The deliberate expansiveness of the defense’s case included witnesses such as Jesse Jackson, Timothy Leary, Norman Mailer, Dick Gregory, and Judy Collins, who was denied the right to sing Pete Seeger’s “Where Have All the Flowers Gone,” so she recited the lyrics instead. Some of Abbie Hoffman’s antics in the court are documented in the film, such as showing up with Jerry Rubin wearing judges’ robes, and when ordered to take them off, revealing police uniforms underneath. But his actual testimony was much wilder than shown in Sorkin’s film.
It’s very hard to believe Abbie Hoffman ever said some of the words Sorkin wrote for him, such as “I think the institutions of our democracy are wonderful things that right now are populated by some terrible people.” But he did say this:
I said that the Pentagon was a five-sided evil symbol in most religions and that it might be possible to approach this from a religious point of view. If we got large numbers of people to surround the Pentagon, we could exorcize it of its evil spirits. So I had agreed at that point to begin working on the exorcism of the Pentagon…
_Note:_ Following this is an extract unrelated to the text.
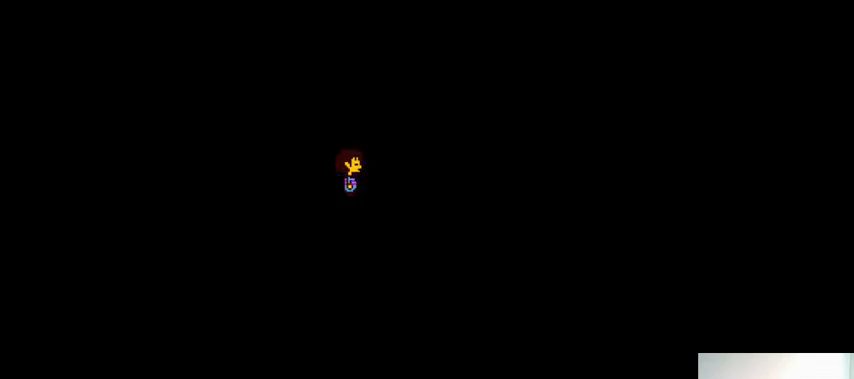
{"keys": [], "events": [[100, "right", "up"], [133, "z", "up"]]}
It’s perhaps even more angering than the many missed opportunities to recreate so many eye-poppingly militant and defiant and hilarious events of the trial that even the music in this film is so dull. Patently fake “hippie” bands at the demonstrations seem to be mouthing songs that come from a music library under the generic category of “Pseudo-1960s Music,” an option for indie filmmakers who can’t afford the rights to the real songs. If there’s one thing the 1960s had to offer, it was an incredible soundtrack. Why didn’t Sorkin and company pay up?
In spite of all this, the film is receiving a rapturous critical reception. As David Sims argues in a highly favorable review for the Atlantic: “Despite its period setting, The Trial of the Chicago 7 has a timely and timeless message: that Americans can’t always count on their leaders to pursue the noble aims of truth and liberty.”
And that bland summation about not always being able to count on our leaders to pursue noble aims seems exactly right as a description of Sorkin’s feeble message. It’s weak, toothless, and wholly inadequate — both then and now.